Son et rapport son/image dans le cinéma expérimental, première partie : l'exemple de Laudomia, ou la génèse d'une bande-son globale et pensée comme unité sonore, au service d'une unité dans le rapport son/image

2015-11-18 22:14:04

Son et rapport son/image dans le cinéma expérimental, première partie : l'exemple de Laudomia, ou la génèse d'une bande-son globale et pensée comme unité sonore, au service d'une unité dans le rapport son/image :

    La bande-son de Laudomia a été conçue comme un tout présentant différents points de vue. J'ai reçu le montage vidéo contenant les éléments sonores issus des prises de vue, du tournage, c'est à dire les sons d'ambiance, les bruitages. J'ai moi même rajouté d'autres élément de bruitage et d'ambiance, j'ai retravaillé, prolongées, extrapolées, décalé, transformé tout ces sons (méthode "concrète", "acousmatique") qui se sont mélangé à des éléments plus "musicaux" (méthode plus "classique" de la musique de film). Les frontières entres ces différentes sources sonores finissent par disparaître, elles deviennent invisibles, incertaines, à l'image des frontières subtiles, parfois imperceptibles entre la ville des vivants et la ville des morts. Il s'agit d'un travail de flouttage conscient entre ces différents types de sources sonores qui constituent alors ce qu'on peut vraiment appeler une bande-son. Celle-ci est alors pensée comme une piste son globale qui comprend tout les éléments sonores et qui est gérée sous une même intention.
    Ce point de vue sur la bande-son permet de créer une cohérence directe avec le propos, la narration du film, les images. Images et sons deviennent totalement indissociables. Musiques et bruitages ne sont qu'une même chose. C'est le cinéma expérimental qui permet cette approche. Il n’y a pas de rajout de musique au sens habituel : la bande son est une musique entière, elle participe à « l’intrigue ». La musique n'est pas ilustrative, elle prend en charge toute la narration du film sur le plan sonore. On peut parler de composition élargie dans le domaine de la musique de film.

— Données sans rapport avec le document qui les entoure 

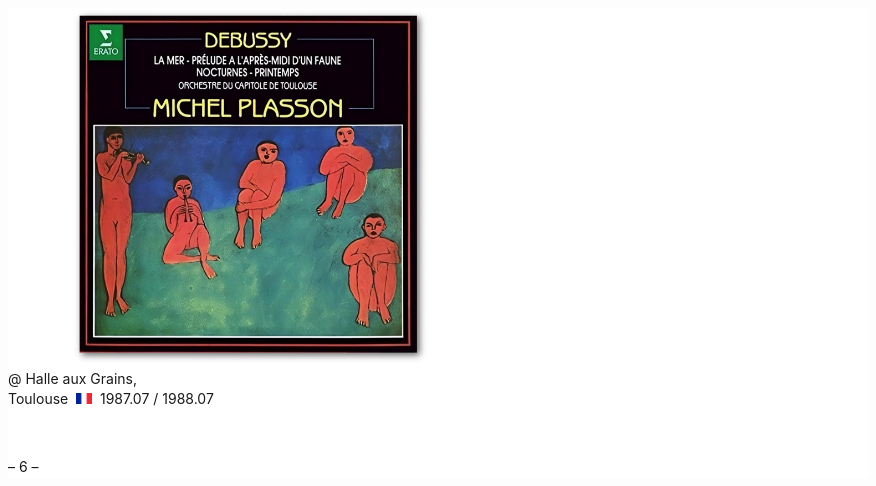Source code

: <img src="/assets/img/albums/plasson-debussy.png" width="480"> </a> <br>
@ Halle aux Grains, <br>
Toulouse &nbsp;<img src="/assets/img/flags/fr.png" height="10.5" width="16"/>&nbsp; 1987.07 / 1988.07
</p>

<br>

<p class="ttl"> – 6 – </p>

    La vidéo, comme la musique, est un art du temps. Et comme la musique acousmatique/concrète, c'est un art de support : les éléments (sons, images) sont fixés, il s'agit d'un montage, avec tout ce que cela comporte en terme de gestion des durée, du rythme. C'est un art qui se travaille en studio et qui est projeté en salle.

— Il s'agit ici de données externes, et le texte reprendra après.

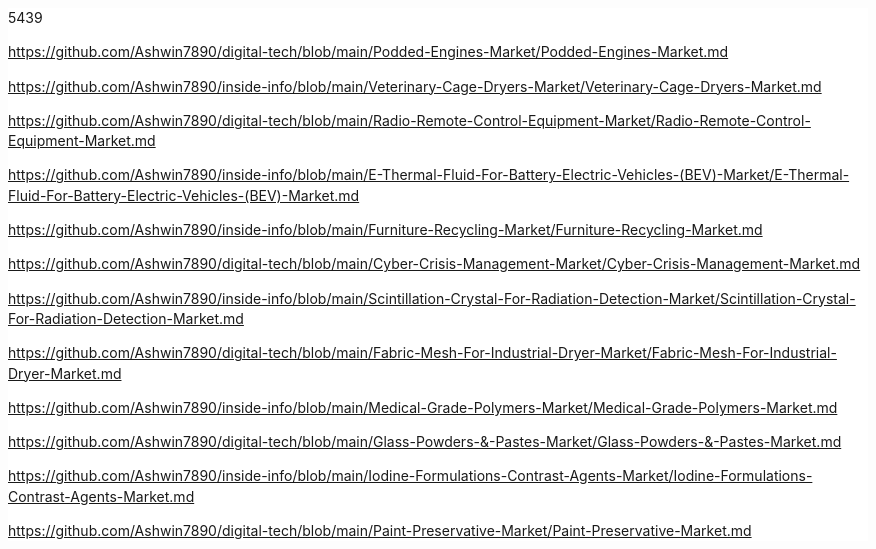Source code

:5439</p><p><a href="https://github.com/Ashwin7890/digital-tech/blob/main/Podded-Engines-Market/Podded-Engines-Market.md">https://github.com/Ashwin7890/digital-tech/blob/main/Podded-Engines-Market/Podded-Engines-Market.md</a></p><p><a href="https://github.com/Ashwin7890/inside-info/blob/main/Veterinary-Cage-Dryers-Market/Veterinary-Cage-Dryers-Market.md">https://github.com/Ashwin7890/inside-info/blob/main/Veterinary-Cage-Dryers-Market/Veterinary-Cage-Dryers-Market.md</a></p><p><a href="https://github.com/Ashwin7890/digital-tech/blob/main/Radio-Remote-Control-Equipment-Market/Radio-Remote-Control-Equipment-Market.md">https://github.com/Ashwin7890/digital-tech/blob/main/Radio-Remote-Control-Equipment-Market/Radio-Remote-Control-Equipment-Market.md</a></p><p><a href="https://github.com/Ashwin7890/inside-info/blob/main/E-Thermal-Fluid-For-Battery-Electric-Vehicles-(BEV)-Market/E-Thermal-Fluid-For-Battery-Electric-Vehicles-(BEV)-Market.md">https://github.com/Ashwin7890/inside-info/blob/main/E-Thermal-Fluid-For-Battery-Electric-Vehicles-(BEV)-Market/E-Thermal-Fluid-For-Battery-Electric-Vehicles-(BEV)-Market.md</a></p><p><a href="https://github.com/Ashwin7890/inside-info/blob/main/Furniture-Recycling-Market/Furniture-Recycling-Market.md">https://github.com/Ashwin7890/inside-info/blob/main/Furniture-Recycling-Market/Furniture-Recycling-Market.md</a></p><p><a href="https://github.com/Ashwin7890/digital-tech/blob/main/Cyber-Crisis-Management-Market/Cyber-Crisis-Management-Market.md">https://github.com/Ashwin7890/digital-tech/blob/main/Cyber-Crisis-Management-Market/Cyber-Crisis-Management-Market.md</a></p><p><a href="https://github.com/Ashwin7890/inside-info/blob/main/Scintillation-Crystal-For-Radiation-Detection-Market/Scintillation-Crystal-For-Radiation-Detection-Market.md">https://github.com/Ashwin7890/inside-info/blob/main/Scintillation-Crystal-For-Radiation-Detection-Market/Scintillation-Crystal-For-Radiation-Detection-Market.md</a></p><p><a href="https://github.com/Ashwin7890/digital-tech/blob/main/Fabric-Mesh-For-Industrial-Dryer-Market/Fabric-Mesh-For-Industrial-Dryer-Market.md">https://github.com/Ashwin7890/digital-tech/blob/main/Fabric-Mesh-For-Industrial-Dryer-Market/Fabric-Mesh-For-Industrial-Dryer-Market.md</a></p><p><a href="https://github.com/Ashwin7890/inside-info/blob/main/Medical-Grade-Polymers-Market/Medical-Grade-Polymers-Market.md">https://github.com/Ashwin7890/inside-info/blob/main/Medical-Grade-Polymers-Market/Medical-Grade-Polymers-Market.md</a></p><p><a href="https://github.com/Ashwin7890/digital-tech/blob/main/Glass-Powders-&-Pastes-Market/Glass-Powders-&-Pastes-Market.md">https://github.com/Ashwin7890/digital-tech/blob/main/Glass-Powders-&-Pastes-Market/Glass-Powders-&-Pastes-Market.md</a></p><p><a href="https://github.com/Ashwin7890/inside-info/blob/main/Iodine-Formulations-Contrast-Agents-Market/Iodine-Formulations-Contrast-Agents-Market.md">https://github.com/Ashwin7890/inside-info/blob/main/Iodine-Formulations-Contrast-Agents-Market/Iodine-Formulations-Contrast-Agents-Market.md</a></p><p><a href="https://github.com/Ashwin7890/digital-tech/blob/main/Paint-Preservative-Market/Paint-Preservative-Market.md">https://github.com/Ashwin7890/digital-tech/blob/main/Paint-Preservative-Market/Paint-Preservative-Market.md</a></p>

    C'est très important pour moi de travailler de cette manière : un film est une pièce audiovisuelle. Le son et l'image se correspondent, il peut y avoir entre le son et l'image des renvois, des contradictions, des complémentarités, des décalages, des échanges, des anticipations, des élipses, des rappels, etc. Par exemple dans Laudomia il y'a un passage avec les immeubles déserts (qui sont en fait des caveaux, des cimetières), avec un son de "brouhaha" de rue, alors qu'on a déjà vu la rue précédemment. Un autre passage présente des enfants qui jouent, on entend les enfants puis le son bascule brutalement sur un bruit blanc sourd pendant que les enfants continuent de jouer : il se produit ainsi un décalage et une forme de nouvelle complémentarité entre ce qui est vu et ce qui est entendu, et plus encore avec ce qui a été vue/entendue. Certains éléments indispensables à la cohérence du tout peuvent n’apparaître que sur la bande son, plus que jamais celle-ci nous fait voir ce qu’il n’y a pas à l’image, et l’image nous montre des sons que l’on n’entend pas forcément, ou déformés, ou décalés dans le temps (anticipation, ou « souvenirs » plus ou moins lointain). Les images peuvent nous faire voir des sons, sans qu’il y ait figuration ou simple représentation. Il y a complémentarité des supports, par exemple, lorsque la signification des images devient trop délicate, la cohérence peut être relayée dans la bande son et inversement.
    Cette approche permet de créer un flux continu au niveau du son et de son rapport à l'image. Les éléments s'entremêlent et le passage d'une séquence à une autre peut se faire de manière subtile voire imperceptible. Dario Apostoli parle précisément de "flux continu" pour parler de la différence entre la vie et de la mort, du monde des vivant et du monde des morts, on peut évoquer la notion d'impermanence des choses, thème de l'exposition qui a présenté Laudomia en public pour la première fois en Italies près de Modena en novembre 2012.